8日、華やかに開幕した北京五輪。テレビ、ラジオの実況中継には各局を代表するスポーツアナウンサー28人が派遣されている。映像があるテレビより難しいとされるラジオ放送では、92年バルセロナ五輪以来となるシンクロナイズドスイミングの中継が行われる。いったいどんな放送になるのか?

 担当するNHK三瓶(さんべ)宏志アナウンサー(39)に聞いた。

 国内のラジオ放送でシンクロの実況中継が行われるのは16年ぶり。三瓶アナは「大丈夫かなあ、という気持ちはある。ラジオは緊張するんですけど、今回のシンクロは怖さを感じる放送席になるんじゃないかと思っています」。アテネ五輪やテニスのウィンブルドンなど、これまで経験した大舞台とは、ひと味違った緊張感があるらしい。

 96年アトランタ五輪から3大会ではシンクロのラジオの実況中継は見送られた。これといった理由はないようだが、実況と楽曲だけで競技をイメージするのは難しく、ラジオ向きではないと判断されていたとしても不思議ではない。

 三瓶アナは「こんなこともラジオで表現できるんだ、というところにチャレンジしたい。言葉は悪いかも知れませんけど、シンクロはいかに省略するかが勝負だ、と思っています」。2分50秒~4分の演技時間をしゃべり通したらリスナーは聞き疲れるだろうから、目まぐるしく変わる演技を細かく説明しない。イメージを膨らませられるように、楽曲だけが聞こえる時間もつくりたいという。

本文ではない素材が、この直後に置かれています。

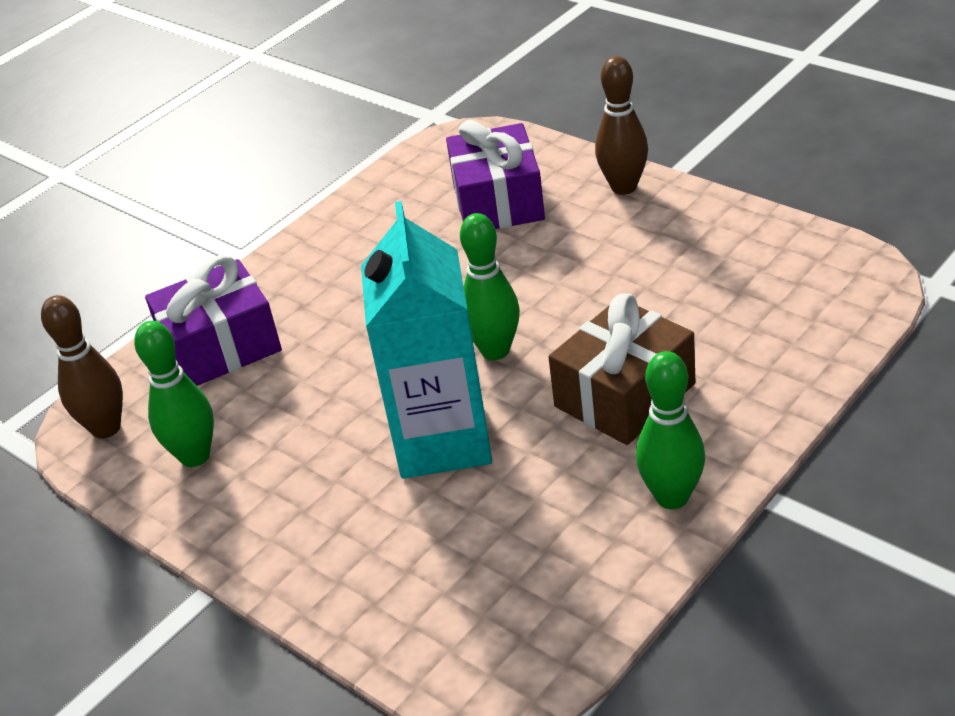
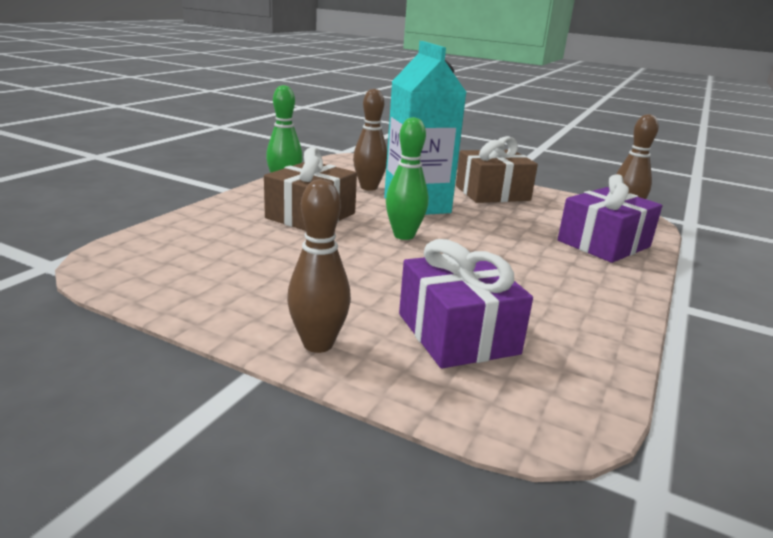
camera: 160 degrees right, 15 degrees down
green bowling pin [134,321,214,467] -> none
none -> brown bowling pin [353,89,387,191]
none -> brown gift [456,136,538,203]

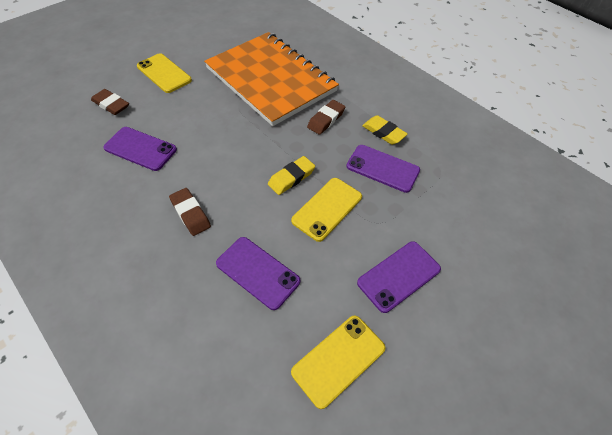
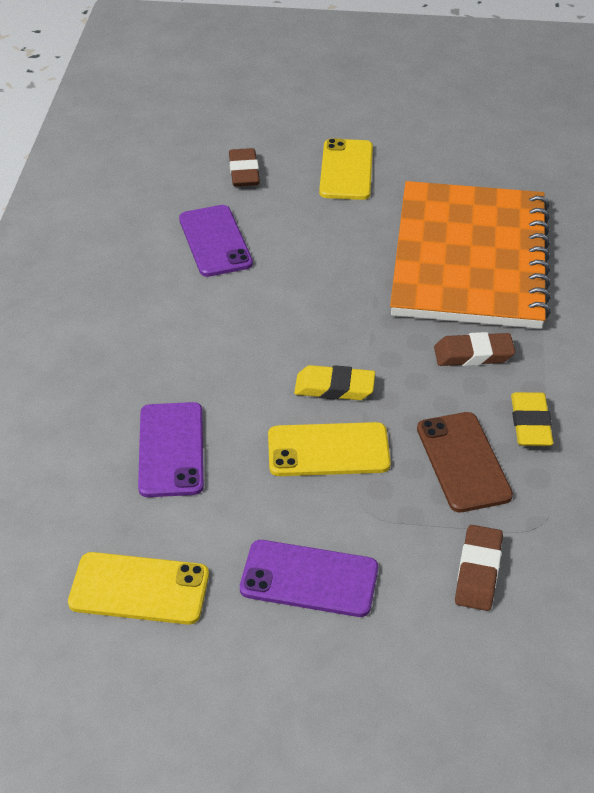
camera: 50 degrees right, 10 degrees down
brown eraser [169,188,211,236] -> brown eraser moved to [455,525,503,611]
purple phone [347,145,420,193] -> brown phone [417,412,513,512]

 そうやって省いていきながら、一転して見せ場では言葉を尽くす。終盤に長時間組みこまれる日本代表チームの足技のように、ポイントとなる演技が始まったら「少し遅れてもいいから、足がそろっているかというような部分を、言葉を積み重ねて細かく実況したい」という。衣装や表情の美しさも「きれいな衣装というのではなく、あしらわれた花の色は…というように、事実を伝えたい」。メリハリのある実況中継を意識している。

 大相撲名古屋場所の中継を担当した三瓶アナは2日、あわただしく北京入りした。シンクロの中継はNHKラジオ第1で22、23日。「緊張しながらやっているんだな、というドキドキ感も感じ取っていただけたら」と笑っていた。